Monday 6 September 2010

Stirling Bridge (1297), Falkirk (1298) and Bannockburn (1314)

They say that you can see thirteen battlefields from the top of the Abbey Craig near Stirling - the gateway to the Scottish Highlands. Last weekend I visited three of them. In the fourteenth and fifteenth century the only sensible route to the north was across the Forth at Stirling and up through the valley beyond. So, when Edward 1st sent a formidable English Army to consolidate his hegomony over this previously independent country, William Wallace and Andrew Moray chose this spot to give the invaders a bloody nose.

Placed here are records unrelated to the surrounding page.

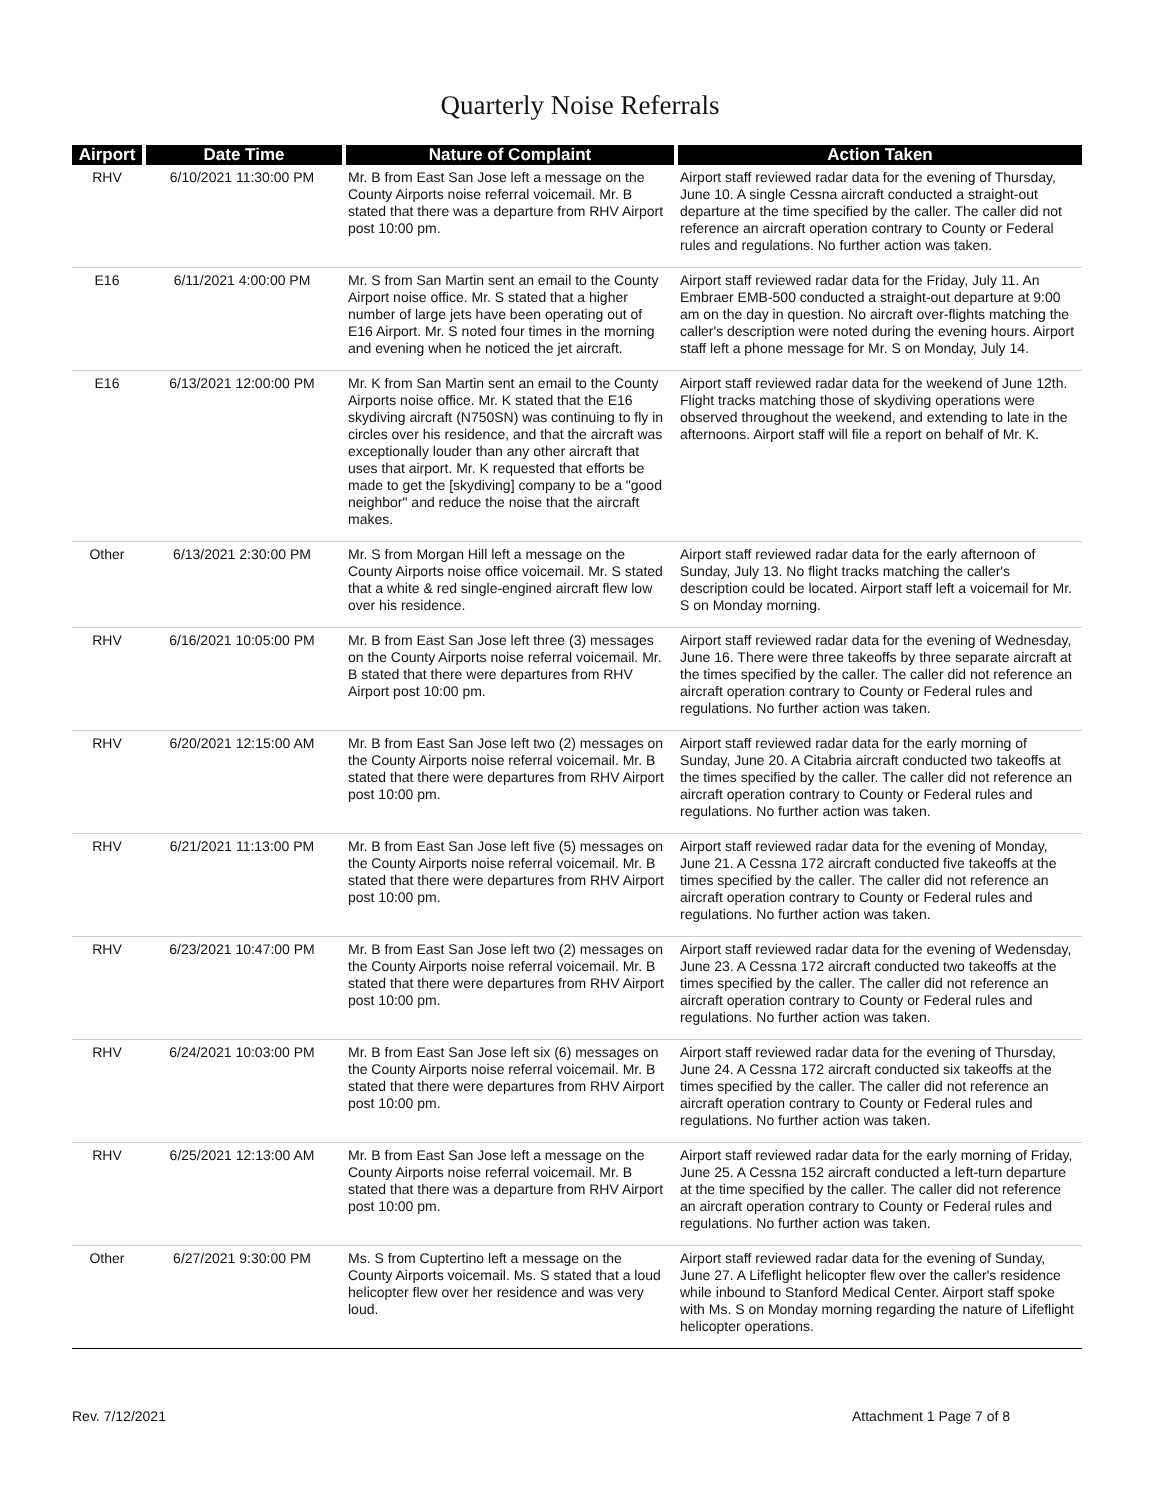Quarterly Noise Referrals
| Airport | Date Time | Nature of Complaint | Action Taken |
| --- | --- | --- | --- |
| RHV | 6/10/2021 11:30:00 PM | Mr. B from East San Jose left a message on the County Airports noise referral voicemail. Mr. B stated that there was a departure from RHV Airport post 10:00 pm. | Airport staff reviewed radar data for the evening of Thursday, June 10. A single Cessna aircraft conducted a straight-out departure at the time specified by the caller. The caller did not reference an aircraft operation contrary to County or Federal rules and regulations. No further action was taken. |
| E16 | 6/11/2021 4:00:00 PM | Mr. S from San Martin sent an email to the County Airport noise office. Mr. S stated that a higher number of large jets have been operating out of E16 Airport. Mr. S noted four times in the morning and evening when he noticed the jet aircraft. | Airport staff reviewed radar data for the Friday, July 11. An Embraer EMB-500 conducted a straight-out departure at 9:00 am on the day in question. No aircraft over-flights matching the caller's description were noted during the evening hours. Airport staff left a phone message for Mr. S on Monday, July 14. |
| E16 | 6/13/2021 12:00:00 PM | Mr. K from San Martin sent an email to the County Airports noise office. Mr. K stated that the E16 skydiving aircraft (N750SN) was continuing to fly in circles over his residence, and that the aircraft was exceptionally louder than any other aircraft that uses that airport. Mr. K requested that efforts be made to get the [skydiving] company to be a "good neighbor" and reduce the noise that the aircraft makes. | Airport staff reviewed radar data for the weekend of June 12th. Flight tracks matching those of skydiving operations were observed throughout the weekend, and extending to late in the afternoons. Airport staff will file a report on behalf of Mr. K. |
| Other | 6/13/2021 2:30:00 PM | Mr. S from Morgan Hill left a message on the County Airports noise office voicemail. Mr. S stated that a white & red single-engined aircraft flew low over his residence. | Airport staff reviewed radar data for the early afternoon of Sunday, July 13. No flight tracks matching the caller's description could be located. Airport staff left a voicemail for Mr. S on Monday morning. |
| RHV | 6/16/2021 10:05:00 PM | Mr. B from East San Jose left three (3) messages on the County Airports noise referral voicemail. Mr. B stated that there were departures from RHV Airport post 10:00 pm. | Airport staff reviewed radar data for the evening of Wednesday, June 16. There were three takeoffs by three separate aircraft at the times specified by the caller. The caller did not reference an aircraft operation contrary to County or Federal rules and regulations. No further action was taken. |
| RHV | 6/20/2021 12:15:00 AM | Mr. B from East San Jose left two (2) messages on the County Airports noise referral voicemail. Mr. B stated that there were departures from RHV Airport post 10:00 pm. | Airport staff reviewed radar data for the early morning of Sunday, June 20. A Citabria aircraft conducted two takeoffs at the times specified by the caller. The caller did not reference an aircraft operation contrary to County or Federal rules and regulations. No further action was taken. |
| RHV | 6/21/2021 11:13:00 PM | Mr. B from East San Jose left five (5) messages on the County Airports noise referral voicemail. Mr. B stated that there were departures from RHV Airport post 10:00 pm. | Airport staff reviewed radar data for the evening of Monday, June 21. A Cessna 172 aircraft conducted five takeoffs at the times specified by the caller. The caller did not reference an aircraft operation contrary to County or Federal rules and regulations. No further action was taken. |
| RHV | 6/23/2021 10:47:00 PM | Mr. B from East San Jose left two (2) messages on the County Airports noise referral voicemail. Mr. B stated that there were departures from RHV Airport post 10:00 pm. | Airport staff reviewed radar data for the evening of Wedensday, June 23. A Cessna 172 aircraft conducted two takeoffs at the times specified by the caller. The caller did not reference an aircraft operation contrary to County or Federal rules and regulations. No further action was taken. |
| RHV | 6/24/2021 10:03:00 PM | Mr. B from East San Jose left six (6) messages on the County Airports noise referral voicemail. Mr. B stated that there were departures from RHV Airport post 10:00 pm. | Airport staff reviewed radar data for the evening of Thursday, June 24. A Cessna 172 aircraft conducted six takeoffs at the times specified by the caller. The caller did not reference an aircraft operation contrary to County or Federal rules and regulations. No further action was taken. |
| RHV | 6/25/2021 12:13:00 AM | Mr. B from East San Jose left a message on the County Airports noise referral voicemail. Mr. B stated that there was a departure from RHV Airport post 10:00 pm. | Airport staff reviewed radar data for the early morning of Friday, June 25. A Cessna 152 aircraft conducted a left-turn departure at the time specified by the caller. The caller did not reference an aircraft operation contrary to County or Federal rules and regulations. No further action was taken. |
| Other | 6/27/2021 9:30:00 PM | Ms. S from Cuptertino left a message on the County Airports voicemail. Ms. S stated that a loud helicopter flew over her residence and was very loud. | Airport staff reviewed radar data for the evening of Sunday, June 27. A Lifeflight helicopter flew over the caller's residence while inbound to Stanford Medical Center. Airport staff spoke with Ms. S on Monday morning regarding the nature of Lifeflight helicopter operations. |
Rev. 7/12/2021 Attachment 1 Page 7 of 8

In a tactically brilliant action Wallace (Left) and Moray let part of the heavily laden English army across the bridge and then attacked - cutting off their forces on the North side of the river. Floundering in marshy ground and faced by a ferocious albeit small Scottish Army, the English were severely beaten. Of the English commanders, The 7th Earl of Surrey (John de Warenne) survived but Hugh de Cressingham lost his life to Wallace wielding a huge double handed sword. The sword can still be seen on the first floor inside the Wallace Memorial (see picture above) on the bluff where the Scots laid in wait for the English.
This astonishing feat of arms has little in common with the portrayal of the battle in the film 'Braveheart' though I would imagine the rhetoric and demeanour of the Scottish troops is probably quite accurate.